Why Australians should lose snobbery and embrace Halloween, the U.S. tradition could save suburbs

Halloween is literally on our doorstep again and with each passing year it is getting more difficult to say no to kids in the street with their colourful costumes, cheeky grins and enormous appetites.

Too many of us don’t even know our neighbours, let alone spend time with them, so shouldn’t we lose our sense of snobbery surrounding a borrowed American tradition and simply embrace the opportunity for fun and a better sense of community?

While it is tempting for some to lock the doors, turn out the lights and park their cars around the back, the heady mixture of children’s laughter, chats with neighbours and a street wide sugar hit for me outweighs the negatives.

Besides, as our lives get busier and responsibilities pile up, many people yearn for a simpler time and the sense of community many of us knew growing up in the suburbs.

Father-of-two Darrin Barnett believes Halloween could help Aussies embrace their neighbours (pictured Mr Barnett’s kids)

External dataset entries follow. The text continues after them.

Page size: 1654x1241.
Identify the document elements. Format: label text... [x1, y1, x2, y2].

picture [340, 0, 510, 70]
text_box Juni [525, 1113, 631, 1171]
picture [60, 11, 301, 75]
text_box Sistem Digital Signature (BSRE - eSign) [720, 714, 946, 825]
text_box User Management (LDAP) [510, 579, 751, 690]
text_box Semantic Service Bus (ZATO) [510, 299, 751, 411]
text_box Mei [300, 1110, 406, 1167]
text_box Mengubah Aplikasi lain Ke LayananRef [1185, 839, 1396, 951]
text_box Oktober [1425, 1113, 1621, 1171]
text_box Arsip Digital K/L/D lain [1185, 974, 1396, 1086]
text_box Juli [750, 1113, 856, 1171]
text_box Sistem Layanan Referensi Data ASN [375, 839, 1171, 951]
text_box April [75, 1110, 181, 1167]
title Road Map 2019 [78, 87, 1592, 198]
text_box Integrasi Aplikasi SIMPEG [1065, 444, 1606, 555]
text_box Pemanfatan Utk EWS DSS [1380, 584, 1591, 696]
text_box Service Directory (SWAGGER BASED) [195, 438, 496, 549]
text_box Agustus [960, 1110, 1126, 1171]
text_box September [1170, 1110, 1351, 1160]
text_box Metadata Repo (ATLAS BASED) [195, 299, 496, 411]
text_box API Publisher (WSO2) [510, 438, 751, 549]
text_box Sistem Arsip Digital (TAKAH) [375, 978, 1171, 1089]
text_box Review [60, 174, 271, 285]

Reconnecting with those who live in our street as well as casual acquaintances from nearby and the loose affiliation of parents with kids in common at the local primary or high school is surely a good place to start.

Halloween itself is a national holiday in the United States, which a little bit of research suggests is celebrated by ‘some 70 per cent of the population who in turn spend about $9 billion USD on candy, costumes and decorations’.

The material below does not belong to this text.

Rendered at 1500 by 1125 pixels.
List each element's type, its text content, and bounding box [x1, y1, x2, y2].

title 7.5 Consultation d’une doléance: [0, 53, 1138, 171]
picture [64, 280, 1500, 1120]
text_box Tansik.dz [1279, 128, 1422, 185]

Which leads to the first obvious problem – that there is no such thing as candy in Australia.

As I have pointed out to both of my primary school-aged kids this week, we eat lollies here and candy is consigned to the same linguistic scrapheap as diapers, soda and vacations.

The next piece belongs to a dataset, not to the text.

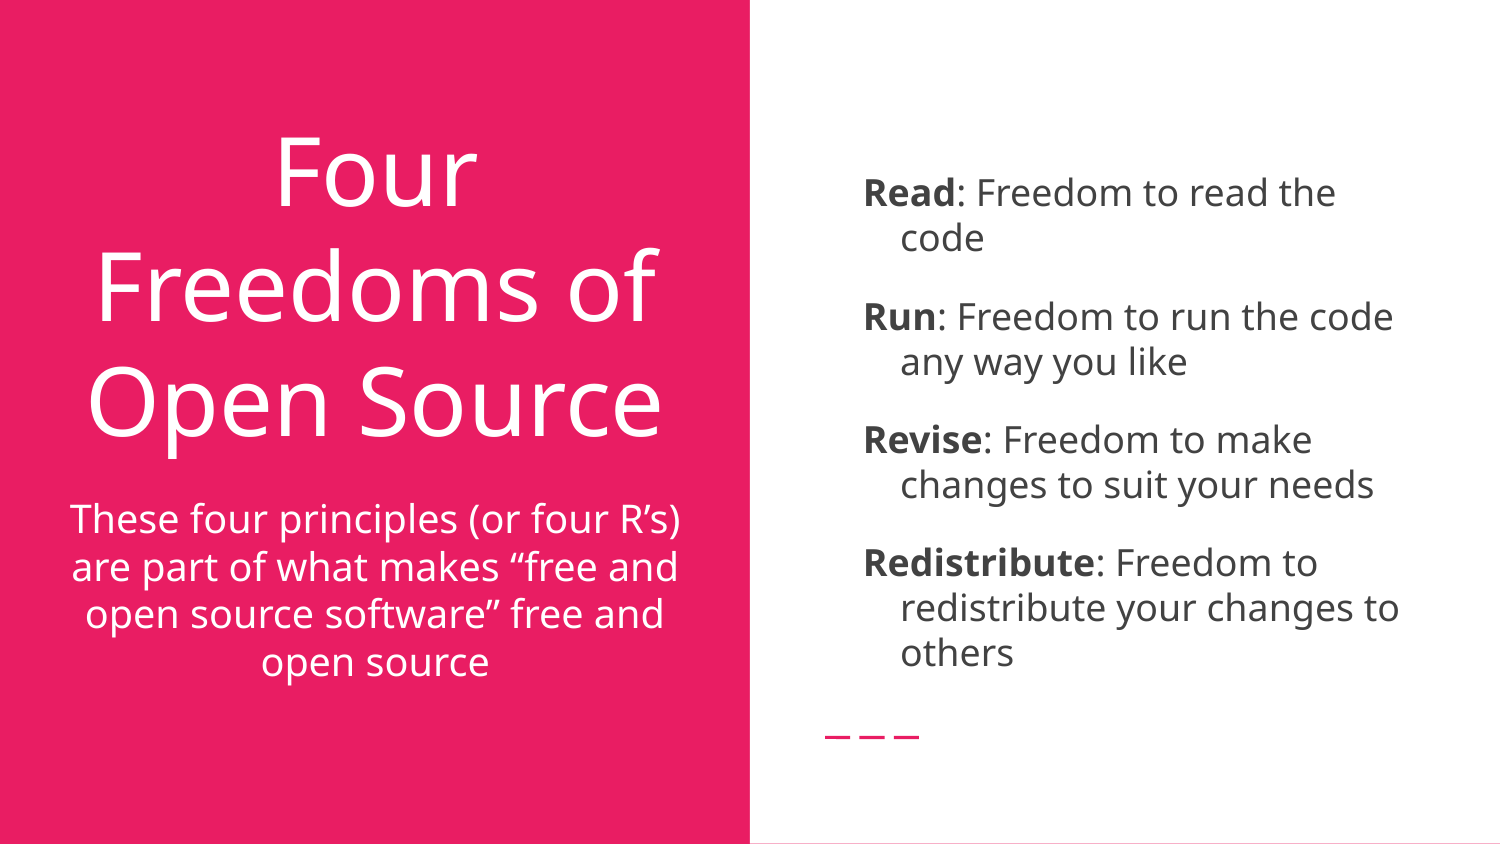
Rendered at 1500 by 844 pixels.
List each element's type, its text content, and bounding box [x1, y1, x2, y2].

title Four Freedoms of Open Source [43, 176, 708, 471]
list Read: Freedom to read the code Run: Freedom to run the code any way you like Revise: Freedom to make changes to suit your needs Redistribute: Freedom to redistribute your changes to others [810, 118, 1440, 725]
subtitle These four principles (or four R’s) are part of what makes “free and open source software” free and open source [43, 479, 708, 700]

As for the visuals, dressing up as a ghost, Count Dracula or even your favourite superhero fits the criteria for about 50 per cent of kids’ parties and last time I checked, the carving of jack-o-lanterns carries no historical significance in Australia.

While an American mainstay, Halloween’s origin is from the Celtic festival Samhain, where people would light bonfires and wear costumes to ward off ghosts.

A neighbour of Darrin Barnett in Sydney's decorations for Thursday night's Halloween festivities

A neighbour of Darrin Barnett in Sydney’s decorations for Thursday night’s Halloween festivities 

It was long ago adapted for use by Christian religions, with Pope Gregory III in the eighth century designating November 1 as All Saints Day, and the night before becoming known as All Hallows Eve and later Halloween.

Halloween has been the basis for many a horror flick over the years and is probably best known for its catch cry ‘Trick or Treat’ as kids wander from door to door in search of tasty treats or a minor scare.

These days, it is undoubtedly commercially driven and amounts to a chocolate maker or dentists’ dream.

While that description also goes some way to describing Easter and Christmas, at least many of us make the effort to attend church and the focus tends to be on family.

Christmas prompts family members to overcome petty differences and busy lives to celebrate together while Halloween allows us the opportunity to make an effort to connect with our local community.

As someone who lives in a street that goes way over the top for Halloween, my hardened stance is diminishing, largely due to the enjoyment it brings.

My kids, unlike the lead-up to many other celebrated days of the year, are actually looking forward to this one.

All week they have been compiling their costumes, seeing what their friends are wearing and doing, and concocting their plans for a maximum yield of lollies and fun.

Come dusk, my street fills with children in an array of costumes ranging from the downright ghoulish to the absurd while I get a front row seat and the guilty pleasure of loading them up with sugar without having to take any responsibility whatsoever.

In addition to neighbours, my children’s friends and their families pop by and there is nothing wrong with making a couple of distinctly local additions to all things Halloween such as a barbeque and a couple of beers.

Amid all this enjoyment, the last thing I want to be accused of is being the fun police.

Of course, it can all go too far; it’s all about getting the balance right.

Mr Barnett believes the American tradition brings back a sense of community within neighbourhoods full of strangers

Mr Barnett believes the American tradition brings back a sense of community within neighbourhoods full of strangers 

There have been media reports this week that some households on Sydney’s north shore are spending up to $1,000 on lollies in preparation for tonight’s festivities, with 1,700 kids expected on their doorstep. 

Even if you’re a millionaire, that’s patently absurd so I went to my local supermarket this week to see what $1,000 could buy.

I thought that maybe one way to put a local spin on things is to provide familiar Australian favourites as treats.

Due to heavy discounting, it turns out you could walk away with more than 5,200 Caramello Koalas or Freddo Frogs for your thousand dollar outlay.

With those sorts of numbers you could open a zoo let alone feed an army of children.

At more than three chocolate animals per child, there are sure to be some left over and come this time tomorrow I know a few kids who will be on a sugar low and desperately looking for somewhere to go.

By then, we should all be afraid. Happy Halloween!